If you're as close-minded as I sometimes tend to be, you might find yourself searching for the perfect idea/vision/understanding of code, life, yourself, and many more. You might seek to grasp this perfect picture, this ideal that you should be heading towards before you make any "hasty" decisions.

If the sentence above at least partially describes you, then I've got some bad news. There's a likelihood that you're going to die before you reach your final destination or, in a slightly better case, you'll think that you found the ideal just to realize you were wrong.

But hey, there's an alternative approach that the tip header above already spoiled: experiment!

If you have an, however imperfect, improvement idea, "just"^5 go for it and see where it takes you.

If you have a bunch of ideas, but don't know which one to follow, try a few of them and pick one that you like best.

If you don't have time to try a few, follow your gut and pick one.

Stay open-minded. We rarely have all the information we might need to make a fully-informed decision and so be it. If anything, it makes our lives more interesting!

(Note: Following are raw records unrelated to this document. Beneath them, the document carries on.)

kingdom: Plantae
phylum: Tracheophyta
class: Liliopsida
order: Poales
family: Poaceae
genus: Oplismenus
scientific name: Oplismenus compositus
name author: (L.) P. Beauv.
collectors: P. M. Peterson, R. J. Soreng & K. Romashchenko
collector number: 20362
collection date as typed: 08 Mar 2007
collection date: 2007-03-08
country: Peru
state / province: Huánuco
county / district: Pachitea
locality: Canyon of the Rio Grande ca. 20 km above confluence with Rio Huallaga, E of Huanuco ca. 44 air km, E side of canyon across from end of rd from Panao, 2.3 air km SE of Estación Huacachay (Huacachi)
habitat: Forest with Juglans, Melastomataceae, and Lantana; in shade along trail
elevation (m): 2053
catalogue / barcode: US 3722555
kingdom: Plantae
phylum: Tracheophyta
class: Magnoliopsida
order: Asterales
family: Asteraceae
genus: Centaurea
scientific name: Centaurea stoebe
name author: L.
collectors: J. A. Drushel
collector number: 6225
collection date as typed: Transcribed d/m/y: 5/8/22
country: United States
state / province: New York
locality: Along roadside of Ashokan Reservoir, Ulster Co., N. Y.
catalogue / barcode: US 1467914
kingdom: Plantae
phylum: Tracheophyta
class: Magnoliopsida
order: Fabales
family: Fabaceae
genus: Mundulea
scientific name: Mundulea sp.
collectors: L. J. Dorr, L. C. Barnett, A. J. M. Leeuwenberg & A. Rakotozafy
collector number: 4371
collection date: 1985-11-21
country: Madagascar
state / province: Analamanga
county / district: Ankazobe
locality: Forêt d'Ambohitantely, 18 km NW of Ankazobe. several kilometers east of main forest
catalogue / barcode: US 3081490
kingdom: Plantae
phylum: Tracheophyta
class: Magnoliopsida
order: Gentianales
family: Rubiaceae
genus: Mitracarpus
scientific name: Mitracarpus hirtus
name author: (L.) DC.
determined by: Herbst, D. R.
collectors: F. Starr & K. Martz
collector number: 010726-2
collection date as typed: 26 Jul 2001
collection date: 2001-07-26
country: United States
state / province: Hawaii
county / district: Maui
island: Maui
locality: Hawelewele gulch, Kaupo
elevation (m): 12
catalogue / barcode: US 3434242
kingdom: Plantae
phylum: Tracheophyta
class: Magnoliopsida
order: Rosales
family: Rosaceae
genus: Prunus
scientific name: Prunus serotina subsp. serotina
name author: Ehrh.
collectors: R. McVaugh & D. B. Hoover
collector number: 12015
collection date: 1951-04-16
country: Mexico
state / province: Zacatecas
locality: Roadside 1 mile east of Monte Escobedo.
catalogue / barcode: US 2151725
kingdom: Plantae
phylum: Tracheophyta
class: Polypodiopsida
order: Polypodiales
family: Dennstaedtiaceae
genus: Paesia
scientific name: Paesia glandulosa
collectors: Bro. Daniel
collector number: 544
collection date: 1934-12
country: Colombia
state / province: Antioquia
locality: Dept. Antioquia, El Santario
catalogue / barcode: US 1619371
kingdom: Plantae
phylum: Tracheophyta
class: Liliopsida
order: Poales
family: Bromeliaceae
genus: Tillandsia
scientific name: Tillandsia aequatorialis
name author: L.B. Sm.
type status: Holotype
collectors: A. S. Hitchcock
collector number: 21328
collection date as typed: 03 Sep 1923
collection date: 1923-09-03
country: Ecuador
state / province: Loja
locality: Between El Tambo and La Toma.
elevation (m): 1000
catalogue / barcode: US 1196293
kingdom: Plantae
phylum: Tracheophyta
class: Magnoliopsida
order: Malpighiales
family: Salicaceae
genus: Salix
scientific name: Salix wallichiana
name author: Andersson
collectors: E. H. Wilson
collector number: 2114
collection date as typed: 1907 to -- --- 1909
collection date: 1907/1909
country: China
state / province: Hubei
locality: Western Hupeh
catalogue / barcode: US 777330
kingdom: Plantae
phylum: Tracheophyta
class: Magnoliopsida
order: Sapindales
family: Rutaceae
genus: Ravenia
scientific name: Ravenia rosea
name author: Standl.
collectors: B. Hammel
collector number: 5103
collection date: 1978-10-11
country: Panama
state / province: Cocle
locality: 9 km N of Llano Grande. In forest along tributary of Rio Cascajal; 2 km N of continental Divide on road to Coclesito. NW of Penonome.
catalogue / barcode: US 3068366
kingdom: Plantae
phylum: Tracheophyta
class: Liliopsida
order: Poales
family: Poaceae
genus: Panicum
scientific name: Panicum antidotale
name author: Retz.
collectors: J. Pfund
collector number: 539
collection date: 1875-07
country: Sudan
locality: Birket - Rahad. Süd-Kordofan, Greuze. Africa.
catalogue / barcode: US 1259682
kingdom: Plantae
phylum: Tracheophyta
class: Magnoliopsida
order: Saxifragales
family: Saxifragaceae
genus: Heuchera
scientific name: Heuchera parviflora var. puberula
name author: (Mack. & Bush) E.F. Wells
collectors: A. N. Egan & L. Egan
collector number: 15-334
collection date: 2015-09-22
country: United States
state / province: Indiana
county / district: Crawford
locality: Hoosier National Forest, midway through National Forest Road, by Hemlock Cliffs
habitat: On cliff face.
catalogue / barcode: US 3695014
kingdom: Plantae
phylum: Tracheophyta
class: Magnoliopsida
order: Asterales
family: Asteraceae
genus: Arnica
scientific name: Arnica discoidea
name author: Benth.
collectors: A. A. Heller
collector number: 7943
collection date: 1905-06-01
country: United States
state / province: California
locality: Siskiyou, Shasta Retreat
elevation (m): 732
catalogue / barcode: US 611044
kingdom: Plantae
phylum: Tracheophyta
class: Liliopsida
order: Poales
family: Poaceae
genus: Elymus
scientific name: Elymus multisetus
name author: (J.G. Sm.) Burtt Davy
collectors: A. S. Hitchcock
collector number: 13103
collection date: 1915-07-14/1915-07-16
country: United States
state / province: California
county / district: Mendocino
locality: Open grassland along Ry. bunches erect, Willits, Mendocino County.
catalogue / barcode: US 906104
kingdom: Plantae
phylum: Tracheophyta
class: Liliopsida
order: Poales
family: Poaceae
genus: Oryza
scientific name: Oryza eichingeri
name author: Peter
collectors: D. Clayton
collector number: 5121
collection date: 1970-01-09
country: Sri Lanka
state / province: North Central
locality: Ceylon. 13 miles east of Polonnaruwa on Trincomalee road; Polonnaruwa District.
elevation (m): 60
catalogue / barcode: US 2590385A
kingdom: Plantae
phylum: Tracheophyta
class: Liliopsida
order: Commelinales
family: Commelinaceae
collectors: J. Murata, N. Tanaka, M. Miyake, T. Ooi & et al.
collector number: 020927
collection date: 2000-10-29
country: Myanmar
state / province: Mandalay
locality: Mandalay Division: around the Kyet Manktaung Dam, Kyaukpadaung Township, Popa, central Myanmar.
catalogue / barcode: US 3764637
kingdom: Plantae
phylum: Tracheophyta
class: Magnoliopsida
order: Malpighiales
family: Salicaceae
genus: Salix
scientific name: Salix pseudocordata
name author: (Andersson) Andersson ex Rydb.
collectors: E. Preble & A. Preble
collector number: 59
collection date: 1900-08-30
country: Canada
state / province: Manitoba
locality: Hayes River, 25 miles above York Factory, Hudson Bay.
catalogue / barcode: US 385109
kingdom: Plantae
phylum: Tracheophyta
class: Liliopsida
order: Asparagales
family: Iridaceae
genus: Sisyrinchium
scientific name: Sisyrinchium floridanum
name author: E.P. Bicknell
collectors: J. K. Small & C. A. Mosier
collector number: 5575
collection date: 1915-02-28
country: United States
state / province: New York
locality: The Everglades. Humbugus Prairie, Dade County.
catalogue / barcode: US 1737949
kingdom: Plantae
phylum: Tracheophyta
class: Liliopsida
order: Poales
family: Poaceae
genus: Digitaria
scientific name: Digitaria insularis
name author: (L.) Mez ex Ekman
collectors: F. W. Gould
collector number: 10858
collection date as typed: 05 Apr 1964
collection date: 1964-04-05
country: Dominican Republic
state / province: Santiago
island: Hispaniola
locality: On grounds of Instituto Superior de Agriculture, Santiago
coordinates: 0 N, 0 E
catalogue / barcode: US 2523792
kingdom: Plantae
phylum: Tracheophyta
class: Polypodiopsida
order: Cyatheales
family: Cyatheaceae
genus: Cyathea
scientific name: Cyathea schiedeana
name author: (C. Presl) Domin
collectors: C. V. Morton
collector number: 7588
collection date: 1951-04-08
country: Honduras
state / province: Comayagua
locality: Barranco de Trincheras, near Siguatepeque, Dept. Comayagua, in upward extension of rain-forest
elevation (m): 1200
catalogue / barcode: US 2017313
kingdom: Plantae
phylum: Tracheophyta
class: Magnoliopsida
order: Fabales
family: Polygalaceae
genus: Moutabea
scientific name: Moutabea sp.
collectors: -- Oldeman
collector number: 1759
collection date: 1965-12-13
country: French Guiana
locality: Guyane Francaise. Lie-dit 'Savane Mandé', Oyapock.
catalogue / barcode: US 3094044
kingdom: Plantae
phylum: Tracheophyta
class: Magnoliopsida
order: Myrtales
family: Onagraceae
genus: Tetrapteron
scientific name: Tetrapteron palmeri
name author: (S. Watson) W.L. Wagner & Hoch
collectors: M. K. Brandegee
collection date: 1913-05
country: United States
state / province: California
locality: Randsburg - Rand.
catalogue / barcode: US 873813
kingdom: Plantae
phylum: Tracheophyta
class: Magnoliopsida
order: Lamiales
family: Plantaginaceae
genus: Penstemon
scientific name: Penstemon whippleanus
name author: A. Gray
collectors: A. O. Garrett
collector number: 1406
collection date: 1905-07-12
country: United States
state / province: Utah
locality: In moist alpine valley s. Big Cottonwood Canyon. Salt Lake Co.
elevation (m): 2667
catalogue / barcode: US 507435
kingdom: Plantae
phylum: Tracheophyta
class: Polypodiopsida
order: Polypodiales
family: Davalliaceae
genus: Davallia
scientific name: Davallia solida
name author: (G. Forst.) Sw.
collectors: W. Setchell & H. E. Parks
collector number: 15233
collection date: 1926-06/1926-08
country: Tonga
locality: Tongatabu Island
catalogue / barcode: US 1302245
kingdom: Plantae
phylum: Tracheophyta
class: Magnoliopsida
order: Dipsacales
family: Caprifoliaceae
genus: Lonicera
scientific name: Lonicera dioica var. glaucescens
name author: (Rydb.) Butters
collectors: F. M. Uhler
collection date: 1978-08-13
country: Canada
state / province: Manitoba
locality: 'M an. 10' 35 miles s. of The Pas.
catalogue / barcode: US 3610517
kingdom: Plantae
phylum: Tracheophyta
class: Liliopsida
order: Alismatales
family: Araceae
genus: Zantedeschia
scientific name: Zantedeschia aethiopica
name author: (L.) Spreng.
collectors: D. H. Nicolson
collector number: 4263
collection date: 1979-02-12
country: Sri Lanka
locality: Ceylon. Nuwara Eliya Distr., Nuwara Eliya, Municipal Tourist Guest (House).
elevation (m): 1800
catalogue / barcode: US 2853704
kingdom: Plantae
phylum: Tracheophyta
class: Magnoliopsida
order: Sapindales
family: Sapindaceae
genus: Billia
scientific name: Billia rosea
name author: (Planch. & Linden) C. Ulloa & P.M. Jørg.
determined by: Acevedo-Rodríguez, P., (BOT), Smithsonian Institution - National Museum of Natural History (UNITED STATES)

And for {you.deity}'s sake, don't sweat it. Unless you're working on a space mission, it's probably not going to matter much if it fails.^6 Aaand you're probably going to fail much less than you might expect.

Final Words

I have no idea why a post that was initially meant to be a bunch of coding productivity tips turned into this new-year-self-help thing, but here it is. I hope you didn't hate it and it'll be great if at least one person finds it valuable. The coding tips will have to wait for another strike of inspiration.

Have a great new year!

^1 Yes, you're this old now!
^2 Also, read some of Steven Pressfield's books, they're very good and they paint a pretty good picture of what resistance is and how we can fight it.
^3 It's funny that just when I was writing this words, I got a big strike from resistance saying that this is a DEV community, not a bunch of self-help maniacs, and you will all either ignore or hate this post.
^4 Who doesn't love bad, unreliable math?!
^5 I put "just" in quotes, because things are always easier said than done. So a "just do it" for me, might be an "overcome a big dragon for you" and I'm trying to respect that.
^6 Well, as long as nobody dies, failure of a space mission isn't that bad either.